The Budapest Stock Exchange’s blue-chip BUX index closed Monday trade down 1.75% to 16,489.31 on fears that Italy could be the next eurozone country to sink into debt crisis.
The BUX lost 293.22 points on a heavy composite exchange turnover of HUF 45.67bn, four-fifths of which resulted from technical cross-trades between an investment fund and the Government Debt Management Agency.
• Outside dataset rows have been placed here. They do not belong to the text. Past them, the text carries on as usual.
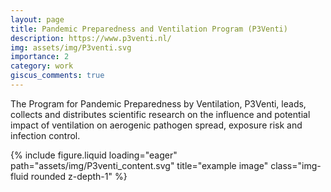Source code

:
 ```yaml
---
layout: page
title: Pandemic Preparedness and Ventilation Program (P3Venti)
description: https://www.p3venti.nl/
img: assets/img/P3venti.svg
importance: 2
category: work
giscus_comments: true
---
```


The Program for Pandemic Preparedness by Ventilation, P3Venti, leads, collects and distributes scientific research on the influence and potential impact of ventilation on aerogenic pathogen spread, exposure risk and infection control.


<div class="row">
    <div class="col-sm mt-3 mt-md-0">
        {% include figure.liquid loading="eager" path="assets/img/P3venti_content.svg" title="example image" class="img-fluid rounded z-depth-1" %}
    </div>
</div>
<div class="caption">
    
</div>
The BUX fluctuated in a 1.71% range between an intra-session high of 16,776.97at 9:15 a.m. and an intra-session low at the index’s closing mark of 16,489.31.
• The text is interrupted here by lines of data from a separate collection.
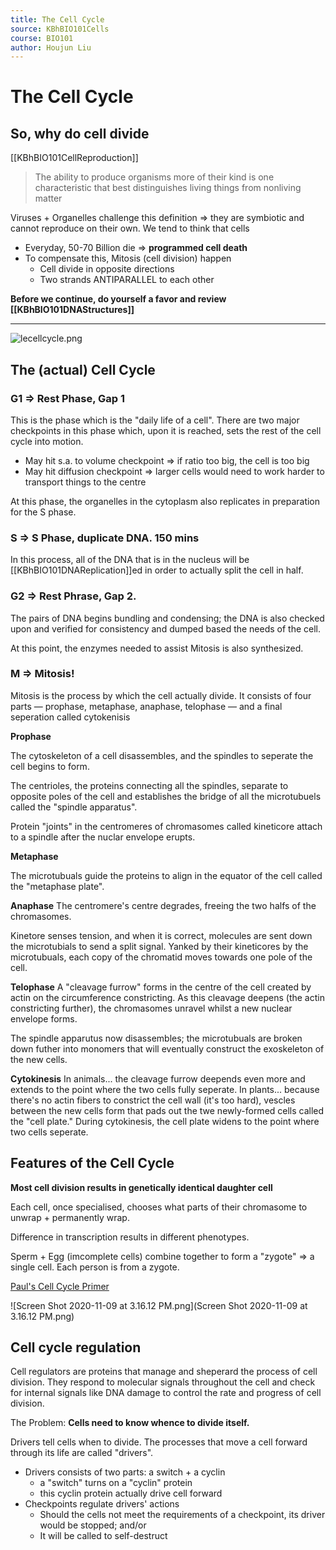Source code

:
 ```yaml
---
title: The Cell Cycle
source: KBhBIO101Cells
course: BIO101
author: Houjun Liu
---
```


# The Cell Cycle
## So, why do cell divide
[[KBhBIO101CellReproduction]]

> The ability to produce organisms more of their kind is one characteristic that best distinguishes living things from nonliving matter

Viruses + Organelles challenge this definition => they are symbiotic and cannot reproduce on their own. We tend to think that cells

* Everyday, 50-70 Billion die => **programmed cell death**
* To compensate this, Mitosis (cell division) happen 
	* Cell divide in opposite directions
	* Two strands ANTIPARALLEL to each other
	
**Before we continue, do yourself a favor and review [[KBhBIO101DNAStructures]]**	

***

![lecellcycle.png](lecellcycle.pn)

## The (actual) Cell Cycle
### G1 => Rest Phase, Gap 1
This is the phase which is the "daily life of a cell". There are two major checkpoints in this phase which, upon it is reached, sets the rest of the cell cycle into motion.

- May hit s.a. to volume checkpoint => if ratio too big, the cell is too big
- May hit diffusion checkpoint => larger cells would need to work harder to transport things to the centre

At this phase, the organelles in the cytoplasm also replicates in preparation for the S phase.
	
### S => S Phase, duplicate DNA. 150 mins
In this process, all of the DNA that is in the nucleus will be [[KBhBIO101DNAReplication]]ed in order to actually split the cell in half.

### G2 => Rest Phrase, Gap 2. 
The pairs of DNA begins bundling and condensing; the DNA is also checked upon and verified for consistency and dumped based the needs of the cell.

At this point, the enzymes needed to assist Mitosis is also synthesized.

### M => Mitosis!
Mitosis is the process by which the cell actually divide. It consists of four parts — prophase, metaphase, anaphase, telophase — and a final seperation called cytokenisis 

**Prophase**

The cytoskeleton of a cell disassembles, and the spindles to seperate the cell begins to form.

The centrioles, the proteins connecting all the spindles, separate to opposite poles of the cell and establishes the bridge of all the microtubuels called the "spindle apparatus".

Protein "joints" in the centromeres of chromasomes called kineticore attach to a spindle after the nuclar envelope erupts.

**Metaphase**

The microtubuals guide the proteins to align in the equator of the cell called the "metaphase plate".

**Anaphase**
The centromere's centre degrades, freeing the two halfs of the chromasomes.

Kinetore senses tension, and when it is correct, molecules are sent down the microtubials to send a split signal. Yanked by their kineticores by the microtubuals, each copy of the chromatid moves towards one pole of the cell.

**Telophase**
A "cleavage furrow" forms in the centre of the cell created by actin on the circumference constricting. As this cleavage deepens (the actin constricting further), the chromasomes unravel whilst a new nuclear envelope forms.

The spindle apparutus now disassembles; the microtubuals are broken down futher into monomers that will eventually construct the exoskeleton of the new cells.

**Cytokinesis**
In animals... the cleavage furrow deepends even more and extends to the point where the two cells fully seperate.
In plants... because there's no actin fibers to constrict the cell wall (it's too hard), vescles between the new cells form that pads out the twe newly-formed cells called the "cell plate." During cytokinesis, the cell plate widens to the point where two cells seperate.


## Features of the Cell Cycle

**Most cell division results in genetically identical daughter cell**

Each cell, once specialised, chooses what parts of their chromasome to unwrap + permanently wrap.

Difference in transcription results in different phenotypes.

Sperm + Egg (imcomplete cells) combine together to form a "zygote" => a single cell. Each person is from a zygote.

[Paul's Cell Cycle Primer](https://docs.google.com/document/d/1TIrgR9VSV3attTK_QP-AOCs33mMoBP0Cz7DQXysKoD0/edit)

![Screen Shot 2020-11-09 at 3.16.12 PM.png](Screen Shot 2020-11-09 at 3.16.12 PM.png)

## Cell cycle regulation
Cell regulators are proteins that manage and sheperard the process of cell division. They respond to molecular signals throughout the cell and check for internal signals like DNA damage to control the rate and progress of cell division.

The Problem: **Cells need to know whence to divide itself.**

Drivers tell cells when to divide. The processes that move a cell forward through its life are called "drivers".

* Drivers consists of two parts: a switch + a cyclin
	* a "switch" turns on a "cyclin" protein
	* this cyclin protein actually drive cell forward
* Checkpoints regulate drivers' actions
	* Should the cells not meet the requirements of a checkpoint, its driver would be stopped; and/or 
	* It will be called to self-destruct

 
BSE blue-chips stood as follows at Monday’s closing bell:
Magyar Telekom lost 2.31% to HUF 508 on a turnover of HUF 6.03bn;
Oil and gas company MOL declined 1.80% to HUF 15,810 on an exchange-high turnover of HUF 15.21bn;
OTP Bank lost 1.74% to HUF 3,170 on a turnover of HUF 12.34bn;
Drug company Richter declined 1.16% to HUF 35,000 on a turnover of HUF 8.71bn.
The BSE Big Four generated 92.6% of the exchange’s composite Monday turnover.
The BSE’s extraordinarily high Monday turnover was due to cross trades between a fund and the Government Debt Management Agency (ÁKK) as the latter redeemed investment fund units from private pension fund assets transferred to the state in the summer for the underlying shares, portfolio.hu said, citing KBC Equitas.
The more than HUF 36bn of transactions added more than HUF 13bn to MOL’s turnover, almost HUF 8bn to the turnover of both OTP Bank and Richter, and HUF 5.5bn to the turnover of Magyar Telekom, portofolio.hu said.